Il y a ceux qui voudraient que le rappeur Médine puisse chanter à Lausanne au nom de la sacro-sainte liberté d’expression, et ceux qui voudraient qu’il ne puisse pas, parce que le racisme et les appels à la violence, même avec des Blancs pour cible, ce n’est quand même pas top.

Il y a ceux qui trouvent que Viola Amherd est une bonne personne, ouverte et consensuelle, donc parfaite pour le Conseil fédéral. Et il y a ceux qui trouvent que pour une femme de droite, elle est quand même bien à gauche, et à la limite même un peu trop femme.

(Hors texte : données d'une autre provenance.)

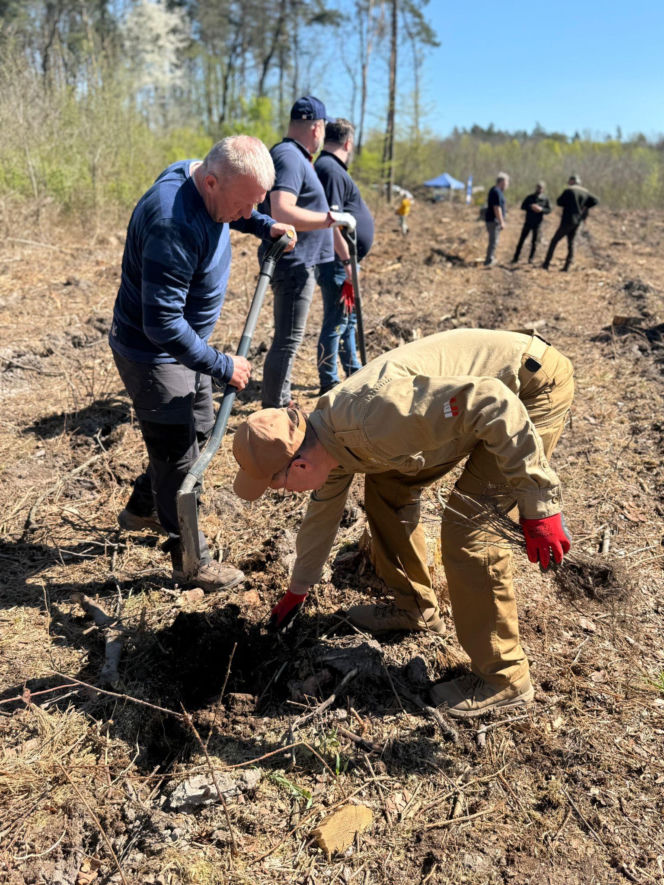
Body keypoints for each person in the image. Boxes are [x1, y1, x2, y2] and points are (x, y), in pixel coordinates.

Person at [232, 329, 574, 718]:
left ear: (300, 465)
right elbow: (322, 515)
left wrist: (539, 499)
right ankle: (416, 608)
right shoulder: (325, 440)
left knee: (468, 527)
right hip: (480, 404)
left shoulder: (375, 420)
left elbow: (493, 403)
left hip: (527, 386)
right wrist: (299, 587)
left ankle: (504, 678)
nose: (284, 493)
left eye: (278, 485)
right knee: (387, 488)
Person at [110, 135, 295, 592]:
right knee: (177, 454)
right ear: (210, 182)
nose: (244, 213)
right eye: (241, 205)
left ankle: (142, 508)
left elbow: (241, 206)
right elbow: (162, 324)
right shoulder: (171, 223)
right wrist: (221, 364)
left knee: (195, 431)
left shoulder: (201, 177)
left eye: (253, 203)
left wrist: (262, 224)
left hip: (188, 346)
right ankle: (189, 559)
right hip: (154, 352)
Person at [257, 96, 355, 408]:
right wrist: (330, 219)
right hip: (294, 264)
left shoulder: (297, 157)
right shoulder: (288, 156)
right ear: (316, 128)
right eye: (323, 128)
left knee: (290, 339)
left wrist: (342, 252)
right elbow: (281, 209)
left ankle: (280, 402)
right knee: (287, 340)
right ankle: (276, 408)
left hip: (303, 263)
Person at [314, 119, 374, 395]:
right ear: (348, 142)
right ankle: (329, 380)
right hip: (338, 261)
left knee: (347, 318)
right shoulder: (329, 169)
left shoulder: (331, 168)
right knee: (336, 319)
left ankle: (354, 372)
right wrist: (348, 261)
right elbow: (333, 221)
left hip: (343, 259)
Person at [542, 175, 599, 271]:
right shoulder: (585, 192)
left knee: (554, 241)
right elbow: (595, 200)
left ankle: (546, 263)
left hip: (567, 219)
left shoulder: (569, 191)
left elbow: (559, 202)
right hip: (577, 221)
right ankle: (567, 266)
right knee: (571, 242)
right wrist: (585, 206)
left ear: (572, 181)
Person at [511, 181, 551, 264]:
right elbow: (523, 206)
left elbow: (549, 210)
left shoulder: (545, 199)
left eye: (541, 188)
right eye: (538, 187)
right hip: (528, 221)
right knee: (521, 240)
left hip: (538, 223)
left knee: (534, 242)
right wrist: (530, 207)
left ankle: (531, 258)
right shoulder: (530, 197)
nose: (539, 189)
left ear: (543, 189)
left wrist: (541, 210)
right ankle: (516, 257)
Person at [484, 172, 509, 266]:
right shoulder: (496, 191)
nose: (507, 185)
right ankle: (489, 260)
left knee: (494, 241)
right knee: (493, 241)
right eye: (506, 182)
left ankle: (490, 258)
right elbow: (496, 208)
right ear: (502, 182)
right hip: (493, 221)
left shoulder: (497, 191)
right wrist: (501, 221)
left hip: (493, 220)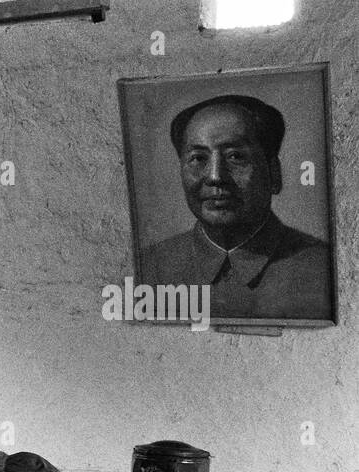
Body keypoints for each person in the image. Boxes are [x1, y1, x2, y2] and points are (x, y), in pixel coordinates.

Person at [139, 93, 332, 321]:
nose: (215, 176)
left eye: (235, 156)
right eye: (198, 159)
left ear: (274, 173)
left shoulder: (322, 269)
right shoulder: (150, 268)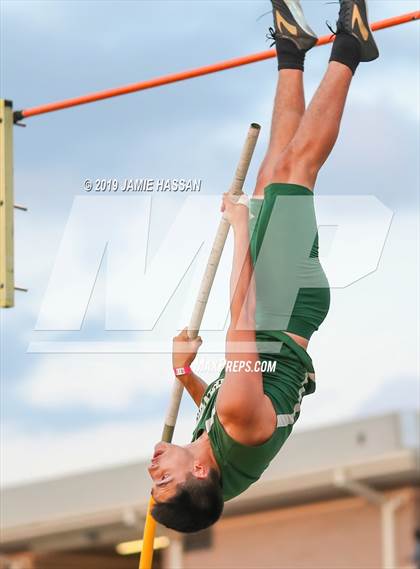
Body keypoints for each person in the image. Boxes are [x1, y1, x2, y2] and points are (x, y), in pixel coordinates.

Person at [149, 0, 379, 533]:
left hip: (276, 309)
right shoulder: (237, 425)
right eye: (163, 481)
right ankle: (351, 46)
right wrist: (239, 230)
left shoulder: (224, 447)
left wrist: (185, 373)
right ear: (198, 473)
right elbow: (240, 315)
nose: (153, 469)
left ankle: (292, 52)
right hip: (279, 301)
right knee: (297, 169)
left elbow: (227, 395)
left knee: (274, 169)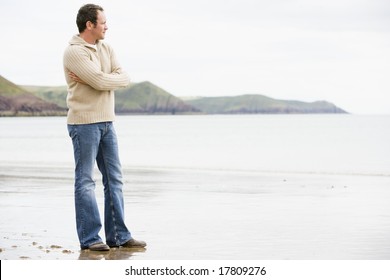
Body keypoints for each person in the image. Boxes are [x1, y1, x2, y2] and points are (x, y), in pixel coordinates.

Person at [63, 3, 146, 251]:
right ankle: (90, 239)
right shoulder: (74, 52)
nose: (107, 26)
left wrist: (103, 79)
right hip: (84, 123)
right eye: (103, 22)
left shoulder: (107, 47)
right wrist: (104, 79)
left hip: (108, 122)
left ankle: (119, 236)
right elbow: (99, 80)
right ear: (90, 24)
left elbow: (124, 77)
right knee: (85, 181)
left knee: (115, 180)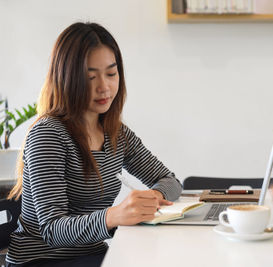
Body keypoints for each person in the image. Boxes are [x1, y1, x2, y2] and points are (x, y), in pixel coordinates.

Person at [6, 22, 182, 267]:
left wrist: (153, 197)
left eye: (111, 73)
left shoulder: (116, 133)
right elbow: (53, 230)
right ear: (67, 79)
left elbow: (171, 181)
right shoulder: (48, 134)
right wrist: (114, 215)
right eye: (90, 77)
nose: (104, 87)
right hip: (40, 260)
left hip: (93, 255)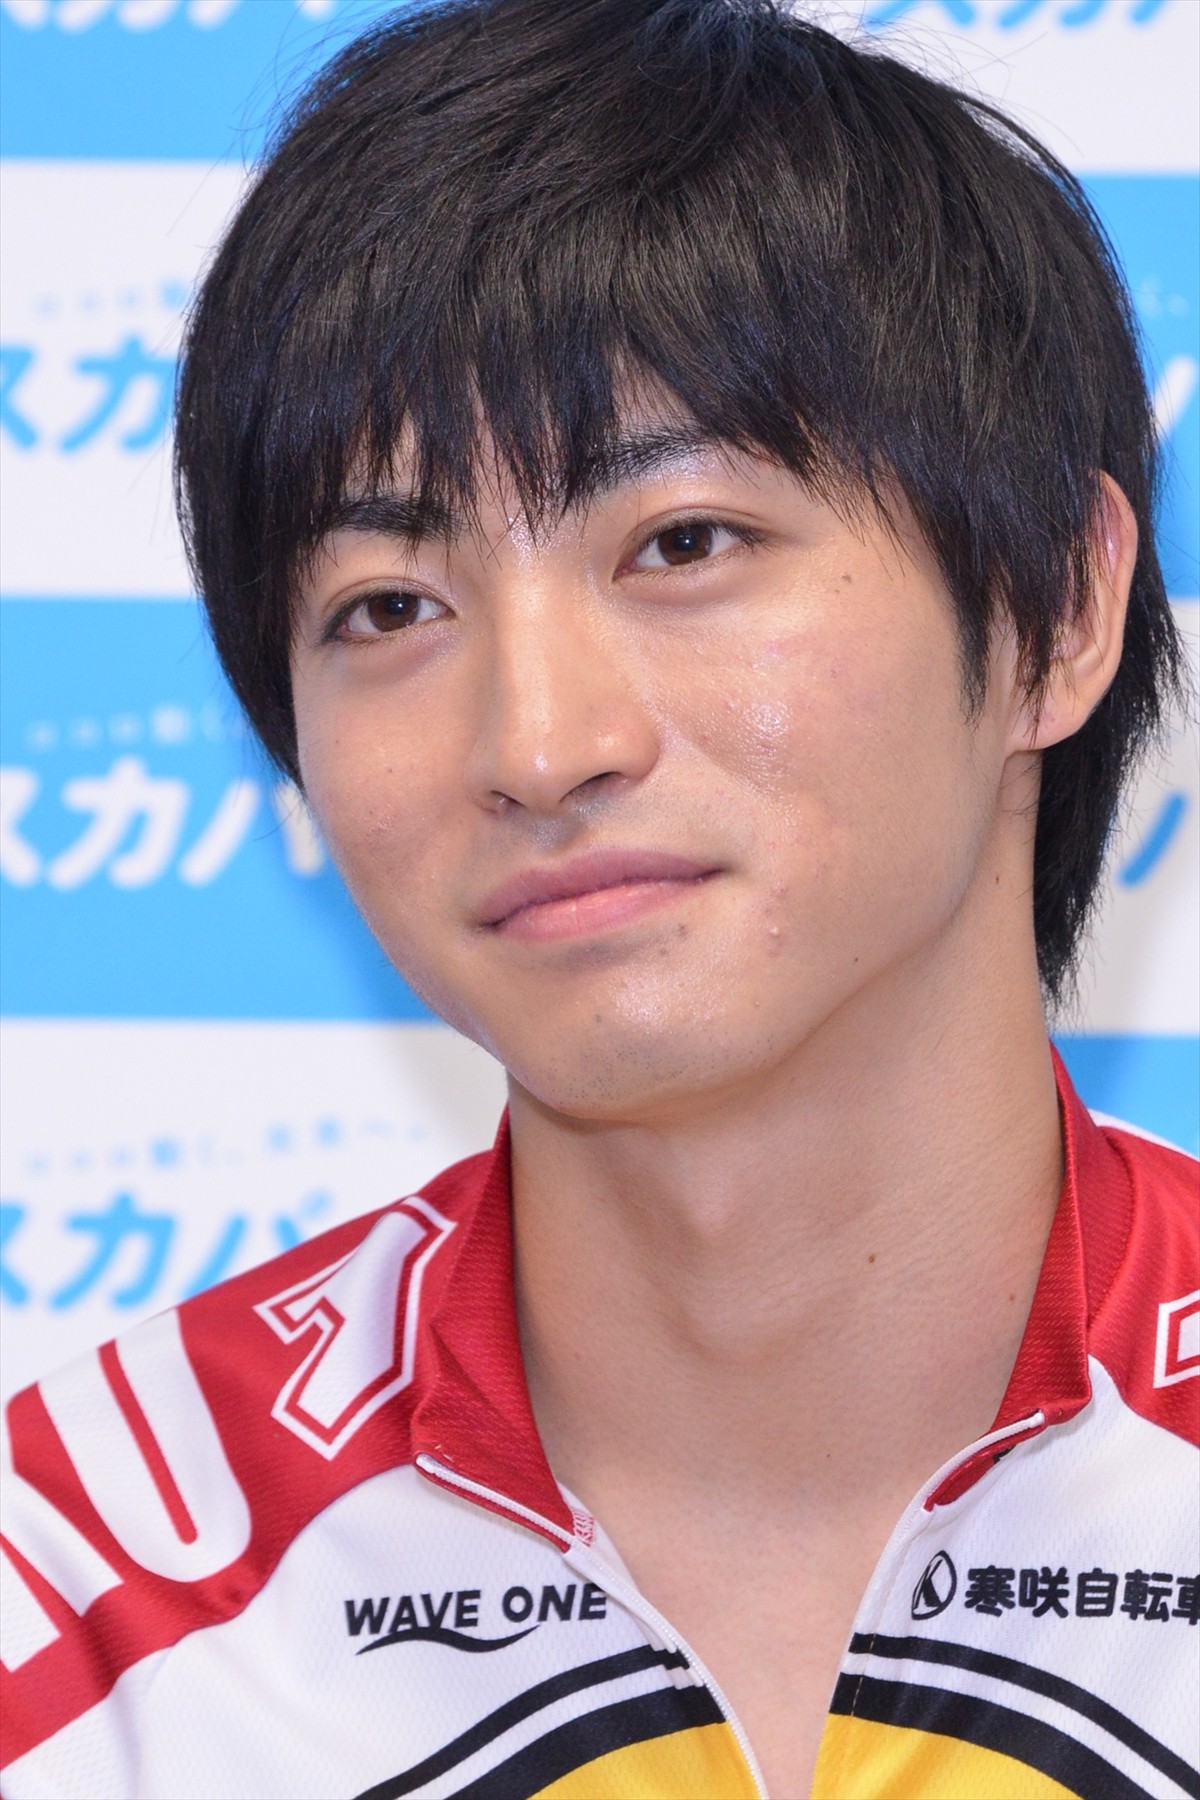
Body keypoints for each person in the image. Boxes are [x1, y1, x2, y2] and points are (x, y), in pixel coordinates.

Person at [2, 1, 1196, 1795]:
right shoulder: (86, 1608)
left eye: (684, 543)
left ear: (1055, 609)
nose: (540, 744)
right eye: (390, 607)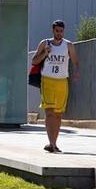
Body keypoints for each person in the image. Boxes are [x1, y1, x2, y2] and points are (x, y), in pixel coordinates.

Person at [31, 20, 80, 153]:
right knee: (49, 112)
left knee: (58, 113)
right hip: (47, 80)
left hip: (62, 81)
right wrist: (45, 53)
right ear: (53, 30)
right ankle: (51, 143)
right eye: (57, 31)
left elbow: (76, 61)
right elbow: (34, 61)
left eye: (61, 31)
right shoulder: (44, 43)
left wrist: (76, 73)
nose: (59, 33)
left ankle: (54, 143)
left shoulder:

Bref, en gros il y a les gentils et les méchants, et rien au milieu, sinon quelques larves vaguement centristes et grisâtres dont l’existence ne vaut même pas la peine d’être mentionnée. Qui, de nos jours, a d’ailleurs encore envie d’un monde compliqué et nuancé? Quand il est bien plus simple, comme les gentils, de réduire la politique à de la morale éthérée et grandiloquente ou, comme les méchants, à une défense cynique d’intérêts purement matériels.

Surtout que sans de vrais méchants, les vrais gentils se retrouveraient un peu démunis: plus de quoi s’indigner haut et fort. Comme l’a dit l’insubmersible Alfred Hitchcock: «Plus réussi est le méchant, plus réussi sera le film.»